Preventing a Mortgage Crisis When You Buy a Home


by Brandan Hadlock, with Direct Mortgage Home Loans

While there are multiple causes for the current mortgage crisis, part of the responsibility lies with borrowers who purchased homes and took out mortgages they couldn’t really afford. Many people who did this have ended up hurting themselves, and in a classic ripple effect, have negatively impacted the entire global economy.

The good news is that current homebuyers have the ability to strengthen our future economy and protect themselves by making smart financial decisions. Chief among these is living within one’s means. This pertains to items small and big, from deciding whether to go to the movies to choosing between which home to buy.

Paying attention to the points listed below can help you live within your means, avoid foreclosure, have more peace of mind, and create greater stability in our national economy.

1.Don’t buy until you have a large enough down payment. It is still possible to obtain financing with small down payments, but it is wise to follow the traditional guideline of a 20% down payment. Doing so will decrease your debt and give you a smaller mortgage payment which translates into less financial strain and stress. You may have to wait to in order to pay a high down payment on your dream home but doing so can bring great rewards.

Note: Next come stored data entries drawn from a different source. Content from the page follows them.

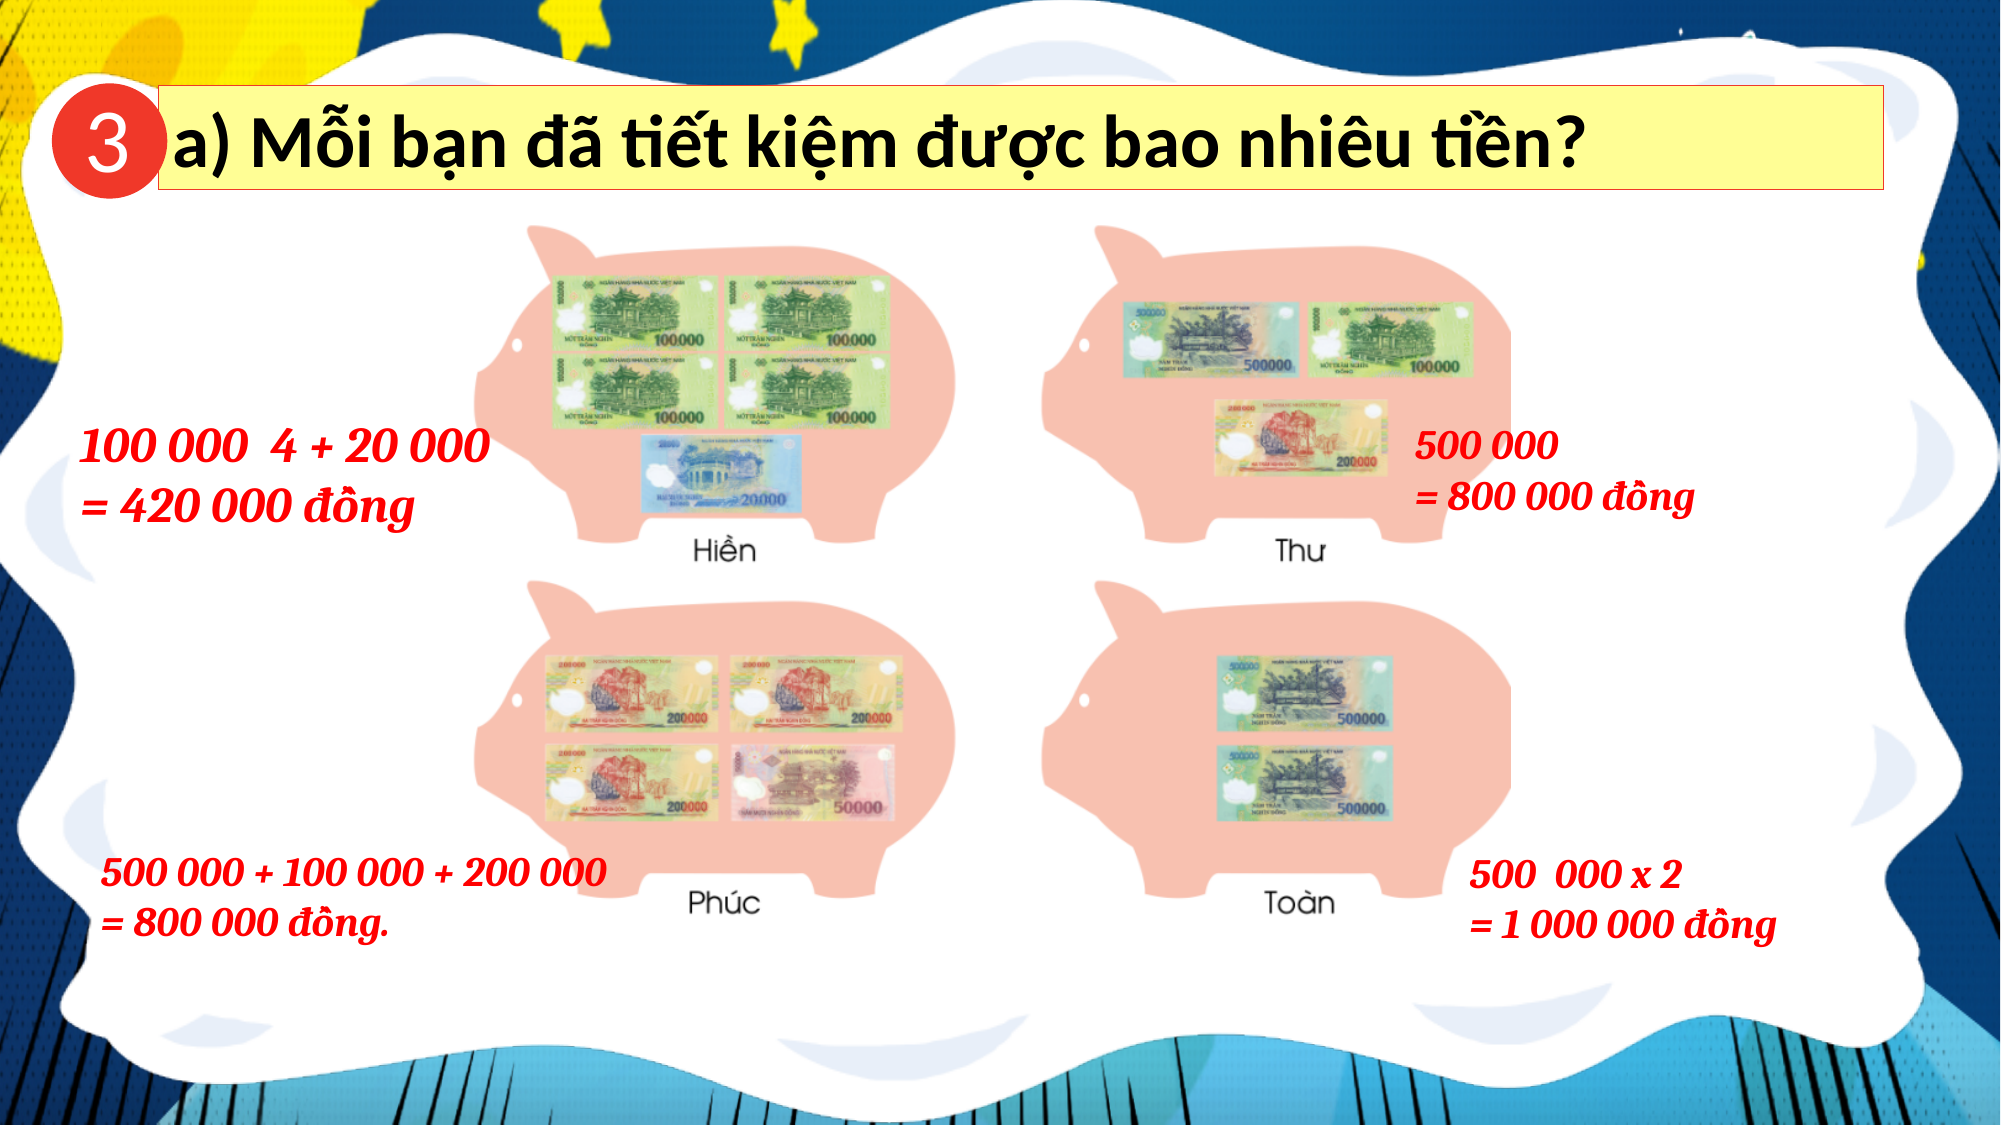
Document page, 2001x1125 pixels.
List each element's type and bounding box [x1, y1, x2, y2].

picture [0, 0, 2001, 1125]
text_box [38, 73, 1884, 200]
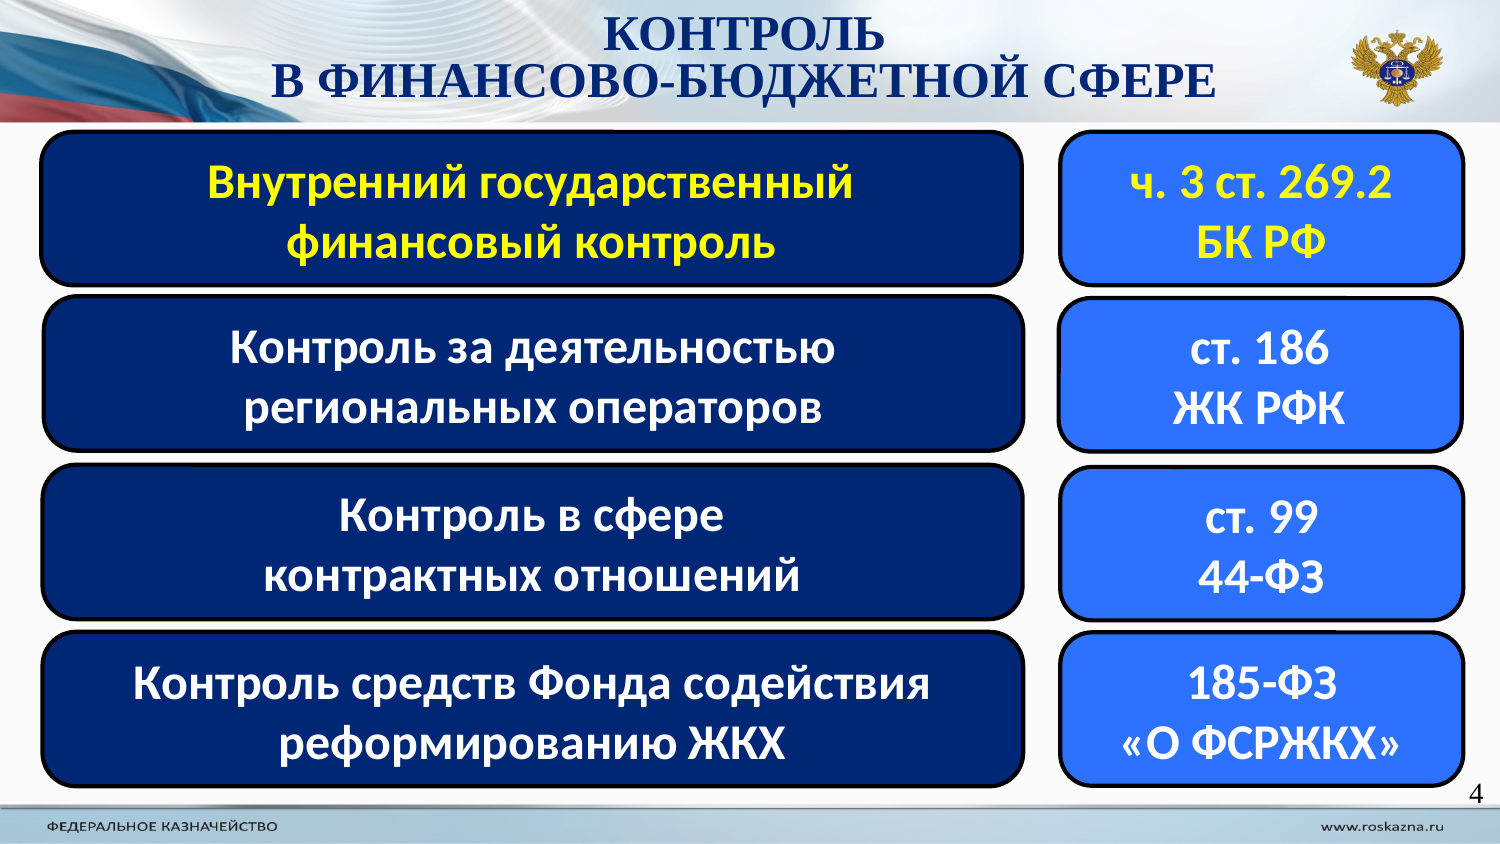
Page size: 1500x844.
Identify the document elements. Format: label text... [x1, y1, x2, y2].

text_box Контроль в сфере контрактных отношений [42, 464, 1023, 620]
text_box 4 [1427, 767, 1499, 826]
text_box Контроль средств Фонда содействия реформированию ЖКХ [42, 631, 1024, 787]
text_box Внутренний государственный финансовый контроль [41, 131, 1022, 286]
text_box 185-ФЗ «О ФСРЖКХ» [1060, 632, 1464, 786]
text_box Контроль за деятельностью региональных операторов [43, 296, 1024, 451]
text_box ст. 186 ЖК РФК [1058, 298, 1462, 452]
text_box ч. 3 ст. 269.2 БК РФ [1060, 131, 1464, 286]
picture [0, 0, 1500, 844]
text_box ст. 99 44-ФЗ [1060, 466, 1464, 621]
text_box КОНТРОЛЬ В ФИНАНСОВО-БЮДЖЕТНОЙ СФЕРЕ [147, 0, 1343, 120]
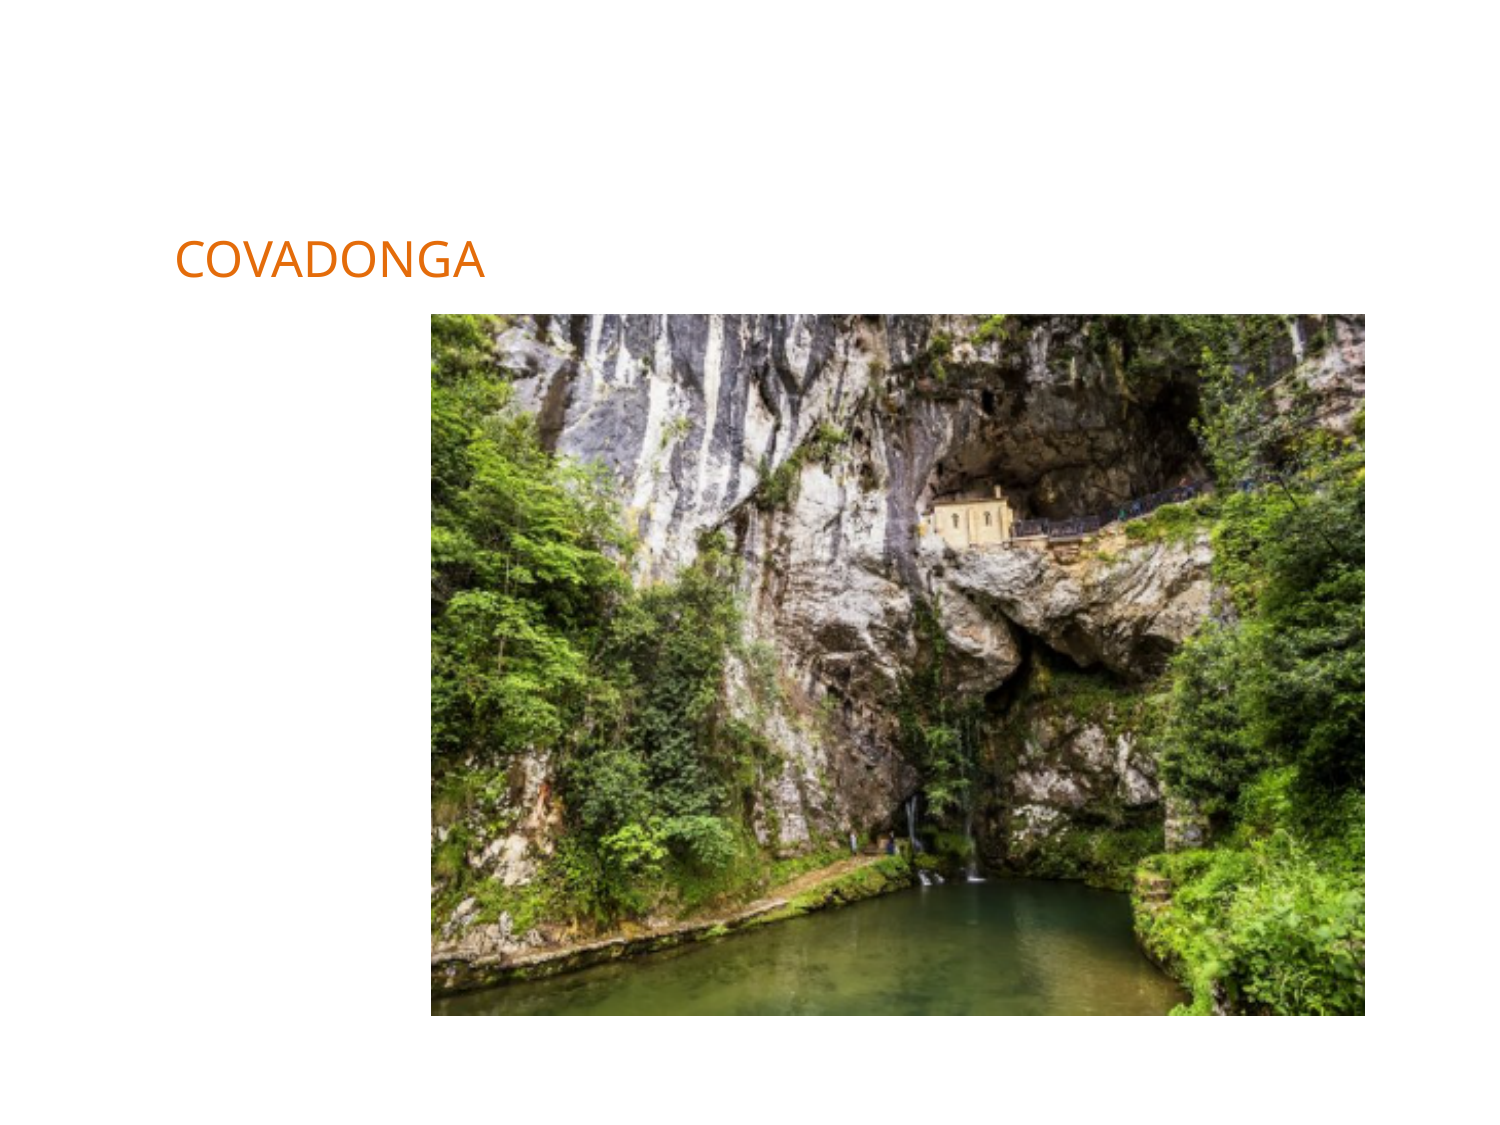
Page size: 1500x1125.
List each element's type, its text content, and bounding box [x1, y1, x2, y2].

text_box COVADONGA [159, 219, 691, 295]
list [430, 314, 1365, 1017]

2. Retain sufficient savings. It’s also important have the equivalent of a few months of mortgage payments readily available in a savings account in case of job loss or other emergency. In fact, most loans have a reserves requirement. Having three to six months worth of payments in a bank account can bring peace of mind and help you avoid foreclosure or dings on your credit should something happen to your source of income or if unexpected expenses arise.

3. Take into account the extra costs of buying a home. A mortgage isn’t the only cost when you purchase a house. Besides possible HOA fees, property tax, property insurance and possibly flood insurance, you’ll also have the costs of maintaining, improving, and furnishing your home. How much will the new bedroom and kitchen sets costs? How about the lawn mower for your new yard? Can you afford the additional costs of home ownership along with your mortgage?

4. Take into account your total debt load. You’ll want to look at your current liabilities (car loan, credit card debt, etc) and how much total debt you’ll have once you take out a new loan. Will more than half your income be used to pay off debt? How much will remain for living and saving toward the future?

You may have to exercise some delayed gratification and discipline in order to follow the advice above, but doing so can mean greater enjoyment of the house you buy and play a role in preventing a future mortgage crisis.